Duff Brenna is a master at capturing the helplessness of humans, particularly humans with “tough” written all over them. In this novel, the tough guy is a bodybuilder, Buck Root, who appears one day on his mild-mannered cousin’s doorstep with his wife, Joy, and her mother, Livia, in a near-dead Lincoln Continental. Buck has made it big: His ego is large; he cannot contain or control it. It houses various scars from his childhood: “When I was three, my father left my mother and she lost her mind. One day she dug a hole in the back yard. She took my hand and marched me outside and she gave me a hug, which made me delirious with joy .... When she picked me up and held me over the hole she had dug, I could see hatred in her eyes.” Saved by a neighbor, Buck never fully recovers from his mother’s attempt to kill him.

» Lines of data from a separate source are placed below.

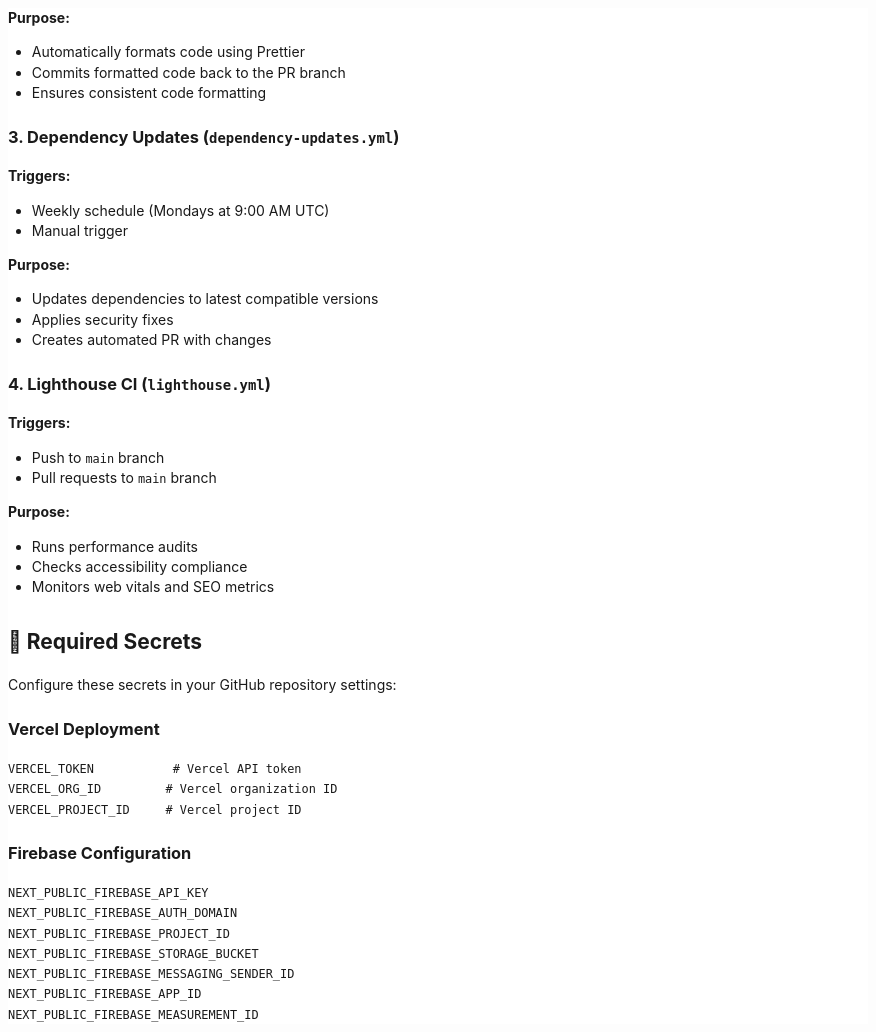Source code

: **Purpose:**

- Automatically formats code using Prettier
- Commits formatted code back to the PR branch
- Ensures consistent code formatting

### 3. Dependency Updates (`dependency-updates.yml`)

**Triggers:**

- Weekly schedule (Mondays at 9:00 AM UTC)
- Manual trigger

**Purpose:**

- Updates dependencies to latest compatible versions
- Applies security fixes
- Creates automated PR with changes

### 4. Lighthouse CI (`lighthouse.yml`)

**Triggers:**

- Push to `main` branch
- Pull requests to `main` branch

**Purpose:**

- Runs performance audits
- Checks accessibility compliance
- Monitors web vitals and SEO metrics

## 🔧 Required Secrets

Configure these secrets in your GitHub repository settings:

### Vercel Deployment

```
VERCEL_TOKEN           # Vercel API token
VERCEL_ORG_ID         # Vercel organization ID
VERCEL_PROJECT_ID     # Vercel project ID
```

### Firebase Configuration

```
NEXT_PUBLIC_FIREBASE_API_KEY
NEXT_PUBLIC_FIREBASE_AUTH_DOMAIN
NEXT_PUBLIC_FIREBASE_PROJECT_ID
NEXT_PUBLIC_FIREBASE_STORAGE_BUCKET
NEXT_PUBLIC_FIREBASE_MESSAGING_SENDER_ID
NEXT_PUBLIC_FIREBASE_APP_ID
NEXT_PUBLIC_FIREBASE_MEASUREMENT_ID
```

There are many kinds of hardness in the personalities in “The Altar of the Body”: the old mother, an ex-dancer who retreats into an erotic fantasy world of cowboy western dime store novels; a woman who has lost her baby daughter; and the narrator, cousin George, who has lived a grim life of quiet isolation until the arrival of his guests. He falls in love with Joy, giving her refuge from Buck’s cheating.

Things conspire with events, in the world Brenna has created, to impress upon a reader how sweaty and slow we are, how much like animals pacing in our cages: “She turned on the wipers,” he writes, describing a scene in which Joy helplessly forgives Buck, “and they slammed back and forth as if panicked by the snow.” I’ve heard that people read certain novels to escape reality. This is not one of them.

THE MARBLE QUILT: Stories, By David Leavitt, Houghton Mifflin: 224 pp., $25

“No wonder he grew up ugly, ill, ill-tempered!” a young man, reading classics and longing for his cousin in the same train car in David Leavitt’s “Crossing St. Gotthard” thinks of himself, “[h]e belonged to a different age. And now he wanted to cry out, so that all of Switzerland could hear him: I belong to a different age!” It is a cry that rings out in each of these stories, as characters strain against their culture, their times, their definitions of love and the sometimes suffocating constraints of their relationships.

“The Infection Scene” is a story that combines present-day San Francisco with an interpretation of the life of Lord Alfred Douglas, poet and lover of Oscar Wilde. Bosie, as Douglas was known, fairly bursts out of history in this story, as though Leavitt, true to the title of the collection, really were in the business of breathing life into marble statues.

In the title story, an older man is killed. The murderer uses pieces of marble the man has stolen from archeological sites. There is a bit of a warning here, like in Thomas Mann’s “Death in Venice.” Something to do with honesty and pure love.